This question has been asked before but I can't understand the given solution:
To show that an integral is 0 a.e. if it is 0 over every subset of measure 2/3.
Let $f\in L^1[0,1]$ such that for every $E\subset[0,1]$ with $m(E)=2/3$, $\int_E f=0$. Show that $f=0$ a.e.
I'm seeking a solution that doesn't use the Lebesgue Differentiation theorem. My idea was to write sets
$$E_n=\{x\in[0,1]:|f(x)|>1/n\}$$
and show that $m(E_n)=0$ for each $n$. But I don't know how to use the given hypothesis. How do I use that $\int_E f=0$ if $m(E)=2/3$?
Best Answer
This answer just puts together the proofs in the chain of links starting with the one you gave and fills in some of the details from the comments.
As a lemma, let $E \subset [0,1]$ with $m(E) = 1/3$. Then since $F(x) = m([0,x]\setminus E)$ defines a continuous function $F : [0,1] \to [0,1]$ with $$F(0) = m(\{0\} \setminus E)= 0 < 1/3 < 2/3 = m([0,1] \setminus E) = F(1),$$ there's some $c$ with $m([0,c] \setminus E) = F(c) = 1/3.$ Let $A = [0,c] \setminus E$ and $B = (c,1] \setminus E$ and note that $A, B, E \subset [0,1]$ are disjoint and each has measure $1/3$. Therefore the union of any two has measure $2/3$, so by assumption, $$\int_Ef = \frac12\left(\int_{E\cup A}f + \int_{E\cup B}f - \int_{A\cup B}f\right) = \frac12(0+0-0) = 0.$$
Therefore, we can [superficially] strengthen the assumption given in the problem to apply to any measurable set $E$ of measure $1/3$.

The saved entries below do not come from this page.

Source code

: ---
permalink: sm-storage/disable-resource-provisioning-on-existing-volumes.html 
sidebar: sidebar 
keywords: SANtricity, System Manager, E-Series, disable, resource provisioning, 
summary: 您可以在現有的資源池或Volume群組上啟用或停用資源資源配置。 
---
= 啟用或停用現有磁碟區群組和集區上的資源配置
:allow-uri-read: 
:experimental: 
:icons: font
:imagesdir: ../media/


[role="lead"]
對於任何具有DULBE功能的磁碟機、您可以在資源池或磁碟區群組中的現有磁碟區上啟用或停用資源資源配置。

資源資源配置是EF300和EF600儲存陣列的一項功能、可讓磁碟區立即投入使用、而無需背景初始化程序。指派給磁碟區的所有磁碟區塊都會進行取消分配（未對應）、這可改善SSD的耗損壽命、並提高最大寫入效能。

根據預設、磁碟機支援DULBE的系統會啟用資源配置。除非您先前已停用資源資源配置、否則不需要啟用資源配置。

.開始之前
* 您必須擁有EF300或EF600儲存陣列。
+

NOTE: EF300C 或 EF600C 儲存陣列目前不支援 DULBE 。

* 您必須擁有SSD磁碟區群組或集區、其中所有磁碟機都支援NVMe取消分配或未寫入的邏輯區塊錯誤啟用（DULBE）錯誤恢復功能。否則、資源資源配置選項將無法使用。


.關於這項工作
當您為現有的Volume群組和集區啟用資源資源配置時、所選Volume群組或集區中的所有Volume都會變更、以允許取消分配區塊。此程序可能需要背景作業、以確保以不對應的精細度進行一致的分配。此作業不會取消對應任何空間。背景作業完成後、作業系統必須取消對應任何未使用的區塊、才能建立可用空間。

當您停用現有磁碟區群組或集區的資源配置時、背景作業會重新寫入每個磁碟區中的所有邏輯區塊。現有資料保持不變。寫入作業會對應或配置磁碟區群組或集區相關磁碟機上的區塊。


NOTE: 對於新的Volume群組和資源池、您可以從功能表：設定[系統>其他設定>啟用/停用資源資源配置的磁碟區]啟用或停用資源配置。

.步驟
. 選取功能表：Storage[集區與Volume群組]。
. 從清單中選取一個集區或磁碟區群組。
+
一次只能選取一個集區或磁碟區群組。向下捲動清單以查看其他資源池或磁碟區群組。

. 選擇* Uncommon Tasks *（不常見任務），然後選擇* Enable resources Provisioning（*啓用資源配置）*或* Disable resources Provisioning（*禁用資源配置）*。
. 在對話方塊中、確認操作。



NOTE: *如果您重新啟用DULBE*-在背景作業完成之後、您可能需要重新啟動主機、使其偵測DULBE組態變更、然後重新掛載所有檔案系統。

Now, if $m(\{f > 0\}) \geq 1/3$, then we apply the intermediate value theorem to $x \mapsto m([0,x] \cap \{f > 0\})$ to find a subset $E \subset \{f > 0\}$ with $m(E) = 1/3$. Then since $f\chi_E \geq 0$ and $\int f\chi_E = \int_E f = 0$, we find $f\chi_E = 0$, or in other words $m(E \cap \{f \neq 0\}) = 0$. However, since $E \subset \{f > 0\} \subset \{f \neq 0\}$, this implies $m(E)=0$, which contradicts the construction of $E$ as satisfying $m(E) = 1/3$. It follows that $m(\{f >0\}) < 1/3$.
Similarly, if $m(\{f < 0\}) \geq 1/3$, then we reach a contradiction in nearly the same manner, so we may also conclude $m(\{f < 0\}) < 1/3$.
Therefore $$m(\{f=0\}) = m([0,1]) - m(\{f>0\}) - m(\{f < 0\}) \geq 1 - 1/3 -1/3 = 1/3.$$
It follows that $m(\{f > 0\}) < 1/3 \leq m(\{f \geq 0\})$ so by once more using the intermediate value theorem, this time with the function $$x \mapsto m(\{f > 0\} \cup ([0,x] \cap \{f = 0\}),$$ we find a measurable set $E$ such that $\{f > 0\} \subset E \subset \{f \geq 0\}$ such that $m(E)=1/3$. As $0 \leq f\chi_{\{f > 0\}} \leq f\chi_E$ and $\int_E f = 0$, we see $f\chi_E = 0$ and hence $f\chi_{\{f > 0}\} = 0$. Therefore $m(\{f > 0\}) = 0$.
Similarly, $m(\{f < 0\}) = 0$, so $m(\{f \neq 0\}) = 0$ so $f = 0$ almost everywhere.